What you are asked to do ▸
Retype the lines starting with the line that contains "Nieuws, Boek over Eindhovense jaren" and continuing through the line that contains "oktober 2025, 20:22:00", both included.

Data for processing ▸
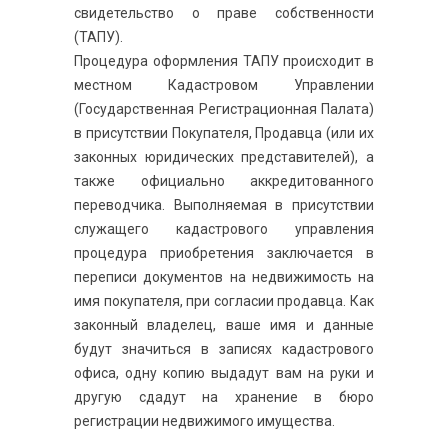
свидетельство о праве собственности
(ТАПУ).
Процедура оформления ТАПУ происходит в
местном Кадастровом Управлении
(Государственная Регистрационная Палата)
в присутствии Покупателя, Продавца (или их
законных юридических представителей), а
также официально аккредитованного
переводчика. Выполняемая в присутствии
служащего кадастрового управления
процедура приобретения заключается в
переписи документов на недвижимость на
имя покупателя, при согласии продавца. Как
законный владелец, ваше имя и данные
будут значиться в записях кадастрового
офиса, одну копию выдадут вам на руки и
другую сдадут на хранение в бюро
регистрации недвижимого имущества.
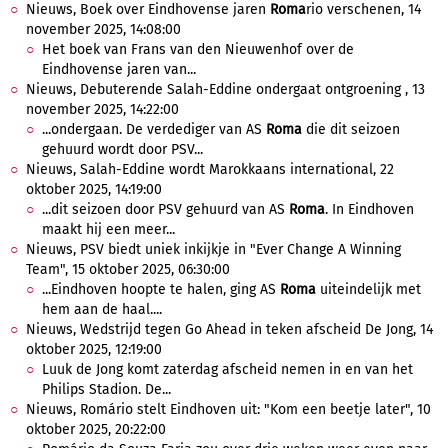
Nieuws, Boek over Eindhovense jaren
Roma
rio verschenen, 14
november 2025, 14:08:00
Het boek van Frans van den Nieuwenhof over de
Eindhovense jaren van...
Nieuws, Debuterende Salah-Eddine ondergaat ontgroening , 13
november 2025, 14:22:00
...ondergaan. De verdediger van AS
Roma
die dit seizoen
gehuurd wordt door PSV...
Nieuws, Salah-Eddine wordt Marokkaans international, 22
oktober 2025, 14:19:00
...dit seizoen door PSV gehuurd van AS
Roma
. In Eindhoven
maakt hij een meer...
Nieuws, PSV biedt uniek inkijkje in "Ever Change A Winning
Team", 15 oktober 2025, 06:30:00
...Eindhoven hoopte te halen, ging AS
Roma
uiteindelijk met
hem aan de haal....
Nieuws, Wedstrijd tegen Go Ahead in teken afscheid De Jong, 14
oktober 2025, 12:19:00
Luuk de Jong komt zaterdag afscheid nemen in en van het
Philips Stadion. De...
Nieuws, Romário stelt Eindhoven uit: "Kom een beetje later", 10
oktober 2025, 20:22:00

...

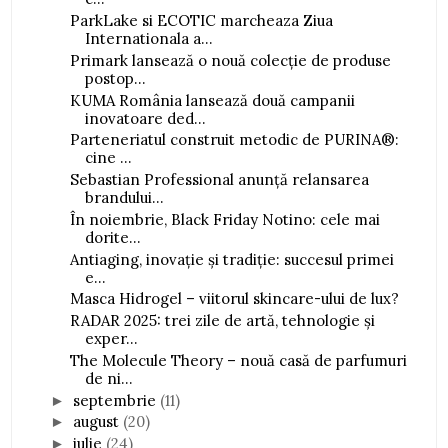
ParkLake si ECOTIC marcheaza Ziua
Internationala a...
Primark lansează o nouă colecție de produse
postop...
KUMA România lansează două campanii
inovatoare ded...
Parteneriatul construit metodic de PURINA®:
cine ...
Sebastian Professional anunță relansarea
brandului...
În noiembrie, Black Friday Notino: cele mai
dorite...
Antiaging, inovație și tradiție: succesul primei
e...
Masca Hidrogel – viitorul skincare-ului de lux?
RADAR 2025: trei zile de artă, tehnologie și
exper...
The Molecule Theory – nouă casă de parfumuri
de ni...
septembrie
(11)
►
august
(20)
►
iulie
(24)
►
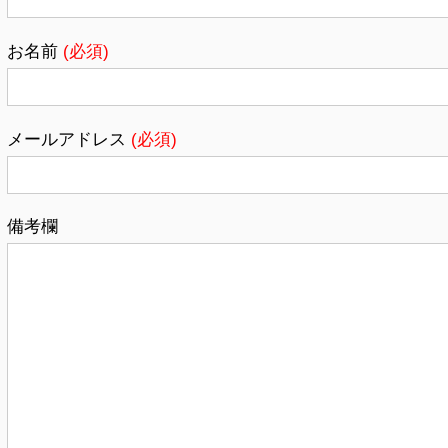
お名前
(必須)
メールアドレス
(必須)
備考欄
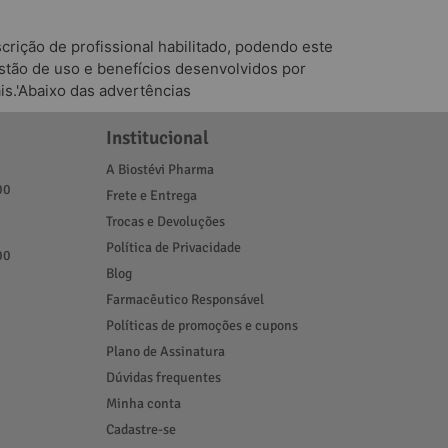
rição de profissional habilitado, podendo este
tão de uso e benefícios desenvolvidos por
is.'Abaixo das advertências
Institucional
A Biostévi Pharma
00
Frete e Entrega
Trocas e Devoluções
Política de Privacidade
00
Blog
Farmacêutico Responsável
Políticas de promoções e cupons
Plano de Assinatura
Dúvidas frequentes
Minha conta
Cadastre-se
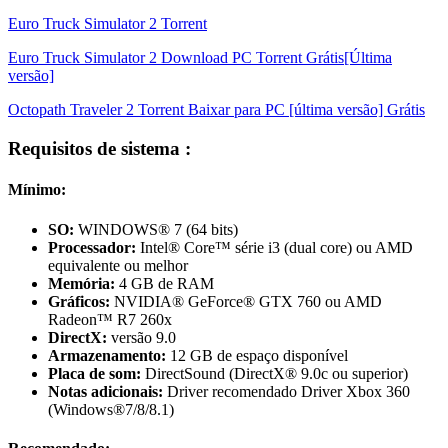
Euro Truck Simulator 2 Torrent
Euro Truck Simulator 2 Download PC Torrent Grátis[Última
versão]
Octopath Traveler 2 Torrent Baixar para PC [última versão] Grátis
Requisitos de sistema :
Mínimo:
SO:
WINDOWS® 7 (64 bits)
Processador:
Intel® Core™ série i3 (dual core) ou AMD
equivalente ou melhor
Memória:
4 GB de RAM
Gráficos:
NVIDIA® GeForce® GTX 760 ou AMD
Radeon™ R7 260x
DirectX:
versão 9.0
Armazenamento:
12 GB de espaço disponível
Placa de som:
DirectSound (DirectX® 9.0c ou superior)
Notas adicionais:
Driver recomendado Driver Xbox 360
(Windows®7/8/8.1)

---

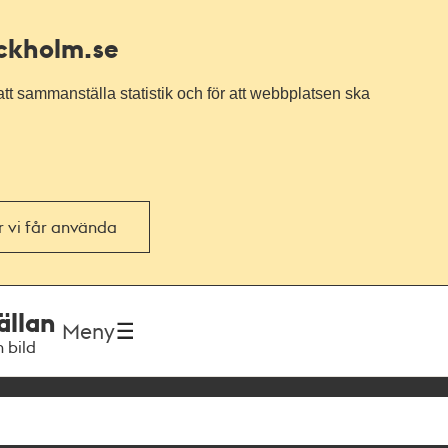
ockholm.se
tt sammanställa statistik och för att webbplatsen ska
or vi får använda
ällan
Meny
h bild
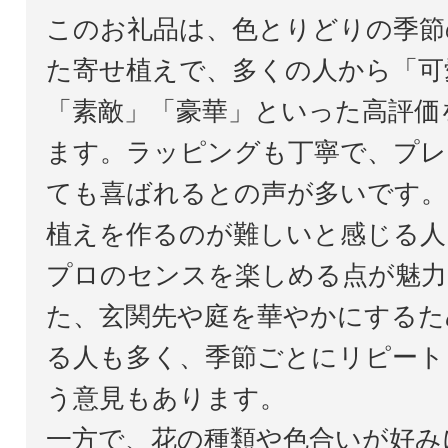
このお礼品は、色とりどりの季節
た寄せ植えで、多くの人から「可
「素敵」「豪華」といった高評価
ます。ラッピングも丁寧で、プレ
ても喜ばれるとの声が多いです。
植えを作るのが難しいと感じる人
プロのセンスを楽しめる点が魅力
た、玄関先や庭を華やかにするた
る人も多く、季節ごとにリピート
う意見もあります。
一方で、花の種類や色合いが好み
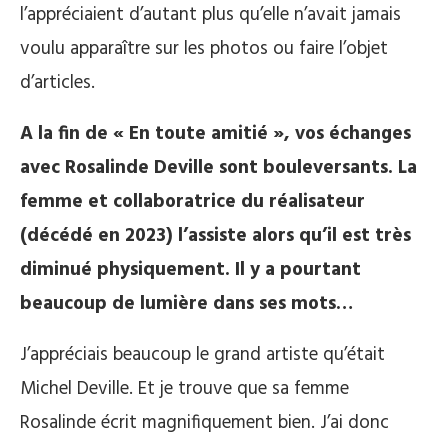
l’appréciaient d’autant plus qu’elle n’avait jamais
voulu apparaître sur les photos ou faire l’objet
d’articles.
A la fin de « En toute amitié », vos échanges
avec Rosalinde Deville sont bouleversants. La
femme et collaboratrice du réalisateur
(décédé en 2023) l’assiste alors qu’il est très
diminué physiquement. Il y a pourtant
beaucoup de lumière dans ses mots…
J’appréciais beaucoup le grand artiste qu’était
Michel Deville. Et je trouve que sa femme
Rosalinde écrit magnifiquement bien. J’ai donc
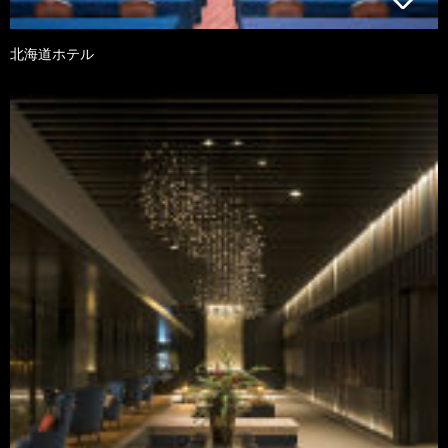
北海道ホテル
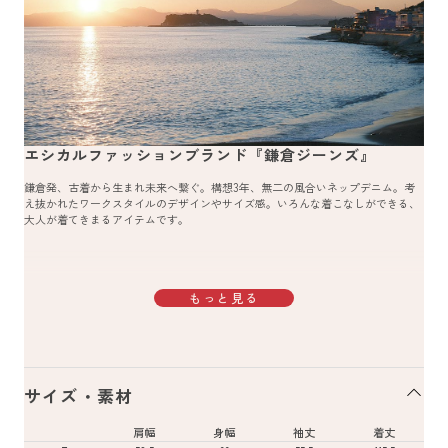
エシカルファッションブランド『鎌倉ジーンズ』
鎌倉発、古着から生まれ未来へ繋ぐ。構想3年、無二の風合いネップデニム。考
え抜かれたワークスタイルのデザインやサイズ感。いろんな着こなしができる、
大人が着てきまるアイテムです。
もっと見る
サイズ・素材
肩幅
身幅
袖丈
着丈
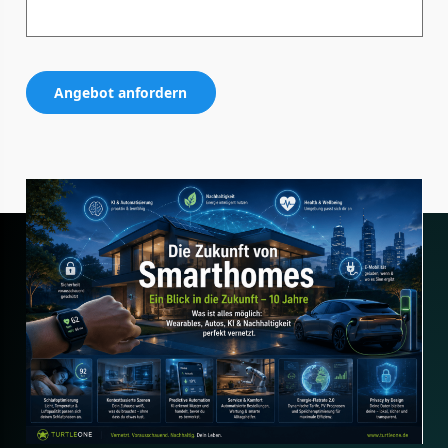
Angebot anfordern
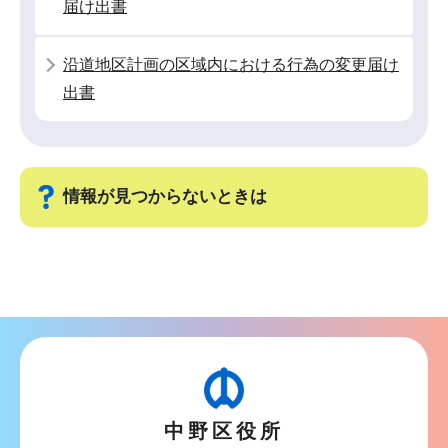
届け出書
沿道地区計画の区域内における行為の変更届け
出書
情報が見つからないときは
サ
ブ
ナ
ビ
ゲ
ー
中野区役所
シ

Answer ▸
Nieuws, Boek over Eindhovense jaren
Roma
rio verschenen, 14
november 2025, 14:08:00
Het boek van Frans van den Nieuwenhof over de
Eindhovense jaren van...
Nieuws, Debuterende Salah-Eddine ondergaat ontgroening , 13
november 2025, 14:22:00
...ondergaan. De verdediger van AS
Roma
die dit seizoen
gehuurd wordt door PSV...
Nieuws, Salah-Eddine wordt Marokkaans international, 22
oktober 2025, 14:19:00
...dit seizoen door PSV gehuurd van AS
Roma
. In Eindhoven
maakt hij een meer...
Nieuws, PSV biedt uniek inkijkje in "Ever Change A Winning
Team", 15 oktober 2025, 06:30:00
...Eindhoven hoopte te halen, ging AS
Roma
uiteindelijk met
hem aan de haal....
Nieuws, Wedstrijd tegen Go Ahead in teken afscheid De Jong, 14
oktober 2025, 12:19:00
Luuk de Jong komt zaterdag afscheid nemen in en van het
Philips Stadion. De...
Nieuws, Romário stelt Eindhoven uit: "Kom een beetje later", 10
oktober 2025, 20:22:00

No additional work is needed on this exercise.